出自と貴州・湖廣の経略
- 白圭は字を宗玉、南宮の人。正統七年(1442年)の進士で御史に任じられた。朱勇の軍を監督して烏梁海を討ち功があった。山西を巡按して疑わしい訴訟百余を裁いた。車駕に従って北征し土木で陥ったが脱れ還った。景帝は澤州に赴いて兵を募らせた。まもなく陝西按察副使から浙江右布政使に抜擢された。福建の賊の鄭懐冒が処州を荒らしたので、諸将と協力して平らげた。
- 天順二年(1458年)、貴州の東苗の干把豬らが号を僭して都匀の諸処を攻め脅かした。詔して右副都御史に進め、南和侯方瑛の軍を助けて討たせた。圭は谷種の諸夷が東苗の羽翼であるとして先にこれを討ち、百四十七砦を破り、青崖で兵を合わせてさらに四百七十余砦を破り、勝ちに乗じて六美山を攻め、干把豬は捕らえられ、諸苗は震え上がった。
- 湖廣が災に遭ったので、そのまま圭に巡撫を命じた。四年、召されて兵部右侍郎。翌年、保喇が莊浪を寇したので、圭は都御史の王竑とともに都督馮宗の軍務を助け、兵を分けて辺境を巡り、固原州でこれを破った。七年、工部尚書に進んだ。
荊襄の劉通の乱
- 成化元年(1465年)、荊襄の賊の劉千斤らが乱をなした。敕して撫寧伯の朱永を総兵官、都督の喜信・鮑政を左右参将、中官の唐慎・林貴奉を監とし、圭に軍務を提督させ、京軍および諸道の兵を発して合わせ討たせた。
- 千斤は名を通、河南西華の人。県の門にある石の狻猊が千斤の重さがあったのを、通が片手で持ち上げたので号とした。正統年間、流民が荊襄の間に集まったとき、通は逃げ込んで妖言をなし、ひそかに乱を起こすことを謀った。石龍という者は石和尚と号し、衆を集めて剽掠した。通は共に兵を挙げ、偽って漢王と称し、徳勝と建元し、従う流民は四万人であった。
- 圭らが南京に至ると賊が迎え戦い、これを破った。勝ちに乗じてその本拠に迫ると、通は壽陽に走って陝西を平定することを謀った。圭は兵を遣わしてその道を扼したので、通は退いて大市を保ち、苗龍と合流した。官軍はまたこれを雁坪で破り、通の子の聰およびその党の苗虎らを斬った。賊は退いて後崖山を保ち、険に拠って木や石を雨のように落とした。諸軍は四面から攻め、圭は往来して督戦し、士はみな蟻のように取り付いて登り、賊は大敗した。通およびその衆三千五百余人を捕らえ、賊の子女一万一千余を獲、その家屋を焼き、険阻を平らげて還った。

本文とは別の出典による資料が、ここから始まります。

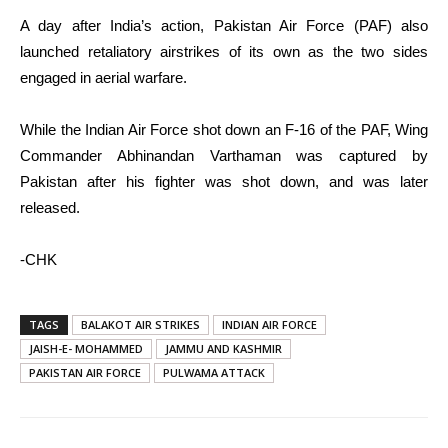
A day after India’s action, Pakistan Air Force (PAF) also
launched retaliatory airstrikes of its own as the two sides
engaged in aerial warfare.
While the Indian Air Force shot down an F-16 of the PAF, Wing
Commander Abhinandan Varthaman was captured by
Pakistan after his fighter was shot down, and was later
released.
-CHK
TAGS
BALAKOT AIR STRIKES
INDIAN AIR FORCE
JAISH-E- MOHAMMED
JAMMU AND KASHMIR
PAKISTAN AIR FORCE
PULWAMA ATTACK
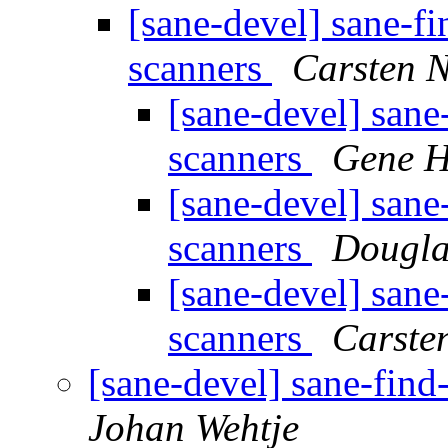
[sane-devel] sane-fi
scanners
Carsten 
[sane-devel] sane
scanners
Gene H
[sane-devel] sane
scanners
Dougla
[sane-devel] sane
scanners
Carste
[sane-devel] sane-find
Johan Wehtje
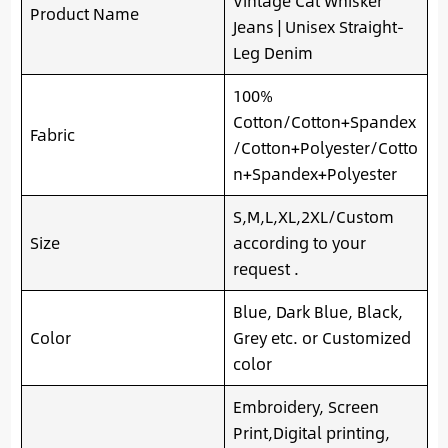
Vintage Cat Whisker
Product Name
Jeans | Unisex Straight-
Leg Denim
100%
Cotton/Cotton+Spandex
Fabric
/Cotton+Polyester/Cotto
n+Spandex+Polyester
S,M,L,XL,2XL/Custom
Size
according to your
request .
Blue, Dark Blue, Black,
Color
Grey etc. or Customized
color
Embroidery, Screen
Print,Digital printing,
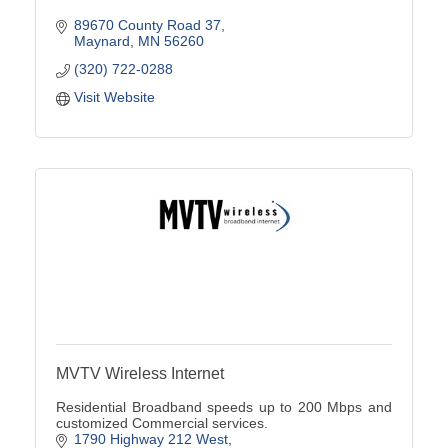
89670 County Road 37
Maynard
MN
56260
(320) 722-0288
Visit Website
MVTV Wireless Internet
Residential Broadband speeds up to 200 Mbps and
customized Commercial services.
1790 Highway 212 West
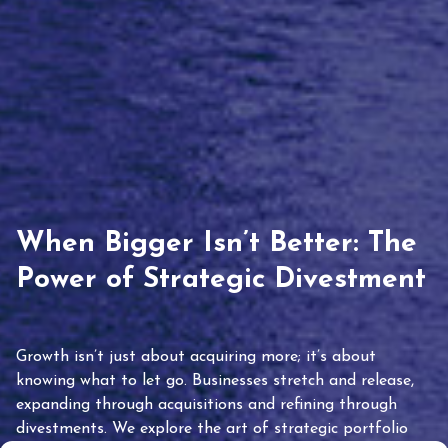
When Bigger Isn’t Better: The
Power of Strategic Divestment
Growth isn’t just about acquiring more; it’s about
knowing what to let go. Businesses stretch and release,
expanding through acquisitions and refining through
divestments. We explore the art of strategic portfolio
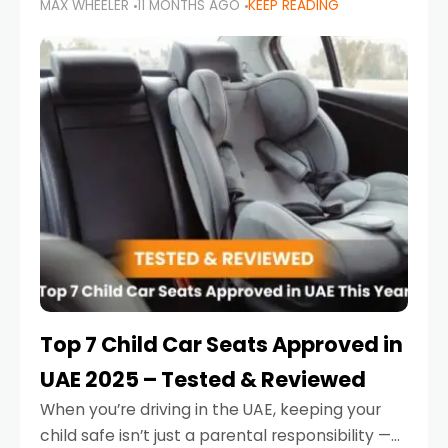
MAX WHEELER
11 MONTHS AGO
KEEP READING
parents in the UAE make car seat mistakes
that put their little ones at risk.
Top 7 Child Car Seats Approved in
UAE 2025 – Tested & Reviewed
When you’re driving in the UAE, keeping your
child safe isn’t just a parental responsibility —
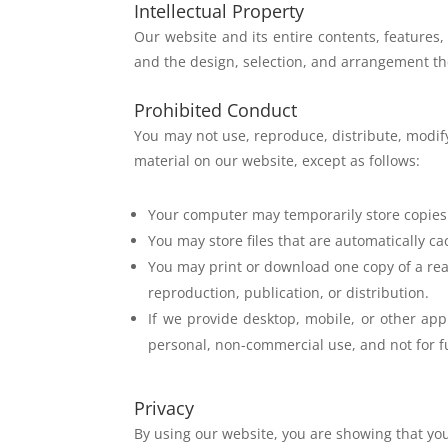
Intellectual Property
Our website and its entire contents, features,
and the
design, selection, and arrangement t
Prohibited Conduct
You may not use, reproduce, distribute, modify
material
on our website, except as follows:
Your computer may temporarily store copies
You may store files that are automatically 
You may print or download one copy of a rea
reproduction, publication, or distribution.
If we provide desktop, mobile, or other ap
personal, non-commercial use, and not for fu
Privacy
By using our website, you are showing that yo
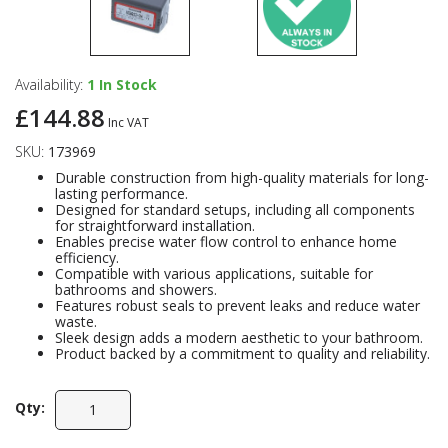
Availability:
1
In Stock
£144.88
Inc VAT
SKU:
173969
Durable construction from high-quality materials for long-
lasting performance.
Designed for standard setups, including all components
for straightforward installation.
Enables precise water flow control to enhance home
efficiency.
Compatible with various applications, suitable for
bathrooms and showers.
Features robust seals to prevent leaks and reduce water
waste.
Sleek design adds a modern aesthetic to your bathroom.
Product backed by a commitment to quality and reliability.
Qty:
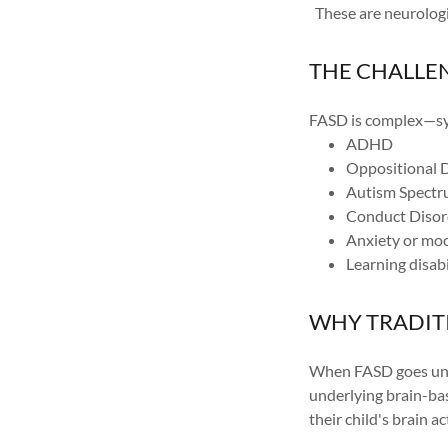
These are neurologic
THE CHALLE
FASD is complex—sym
ADHD
Oppositional 
Autism Spectr
Conduct Disor
Anxiety or mo
Learning disabi
WHY TRADIT
When FASD goes unre
underlying brain-ba
their child's brain a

- 石龍とその党の劉長子らは逃げ去り、転じて四川を掠め、続けて巫山・大昌を陥れた。圭らは兵を分けて追い詰め、長子が龍を縛って降り、残る寇はことごとく平らいだ。功を録して太子少保を加え俸を一級増した。父の喪に遭い、葬が終わって職務に就いた。
兵部尚書としての河套経略と人となり
- 三年、兵部尚書に改まり、あわせて十二団営を督した。六年(1470年)、阿勒楚爾らが河套に駐まり牧して、陝西はしばしば寇に遭った。圭は鎮巡の官が怠慢だとして処罰すべきだと言い、延綏巡撫の王鋭、鎮守太監の秦剛、総兵官の房能はいずれも罪を得て去った。

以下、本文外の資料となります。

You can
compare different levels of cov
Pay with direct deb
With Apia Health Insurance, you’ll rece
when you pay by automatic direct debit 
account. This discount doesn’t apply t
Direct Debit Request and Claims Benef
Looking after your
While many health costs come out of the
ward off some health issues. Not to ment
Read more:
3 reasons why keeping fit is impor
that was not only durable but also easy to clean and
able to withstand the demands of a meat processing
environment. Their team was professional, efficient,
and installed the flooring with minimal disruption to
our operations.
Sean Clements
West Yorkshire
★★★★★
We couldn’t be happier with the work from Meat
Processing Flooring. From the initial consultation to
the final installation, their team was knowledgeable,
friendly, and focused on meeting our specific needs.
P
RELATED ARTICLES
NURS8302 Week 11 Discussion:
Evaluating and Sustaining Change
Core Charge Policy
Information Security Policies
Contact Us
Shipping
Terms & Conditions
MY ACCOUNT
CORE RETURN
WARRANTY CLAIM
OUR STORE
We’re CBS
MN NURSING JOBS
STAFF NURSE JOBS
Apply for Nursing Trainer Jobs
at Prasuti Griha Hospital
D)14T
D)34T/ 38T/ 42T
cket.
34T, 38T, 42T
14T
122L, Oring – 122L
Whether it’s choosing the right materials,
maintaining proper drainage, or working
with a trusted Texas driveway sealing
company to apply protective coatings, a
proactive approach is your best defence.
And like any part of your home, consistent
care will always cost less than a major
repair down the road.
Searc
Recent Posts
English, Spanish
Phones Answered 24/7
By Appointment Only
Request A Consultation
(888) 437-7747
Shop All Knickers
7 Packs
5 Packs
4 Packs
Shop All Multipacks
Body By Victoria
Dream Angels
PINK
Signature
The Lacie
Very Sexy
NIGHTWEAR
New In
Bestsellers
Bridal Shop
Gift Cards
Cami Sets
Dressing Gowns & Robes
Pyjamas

- 圭はそこで大挙して河套を掃討することを議し、京兵および他鎮の兵十万を発して延綏に屯し、兵糧の輸送を河南・山西・陝西に責め、民が供給できなければ翌年の分を先取りした。賊はこれによって内地が騒然となり、しかも前後に遣わした三人の大将、朱永・趙輔・劉聚はみな怖じ気づいて戦いに堪えず、ついに功がなかった。十年(1474年)、官にあって卒した。年五十六。少傅を贈り、恭敏と諡した。
- 圭の性は簡素で重厚、公務から退けば戸を閉じて臥し、面会はすべて通さなかった。貴州にいたとき、中官の非道に憤って刺そうとした者が誤って圭の所に入った。圭が夜具を抱えて問うと、その人は驚いて「我が公であったか」と言い、自ら首を刎ねたが死にきれず地に倒れた。圭は燭を呼び起きて見、良薬を塗って帰らせた。人はその度量に服した。
- 次子の鉞は字を秉徳。進士に及第して編修を授かり、累進して太子少保・礼部尚書。典故に通じ詩文で称えられた。卒して太子太保を贈り、文裕と諡した。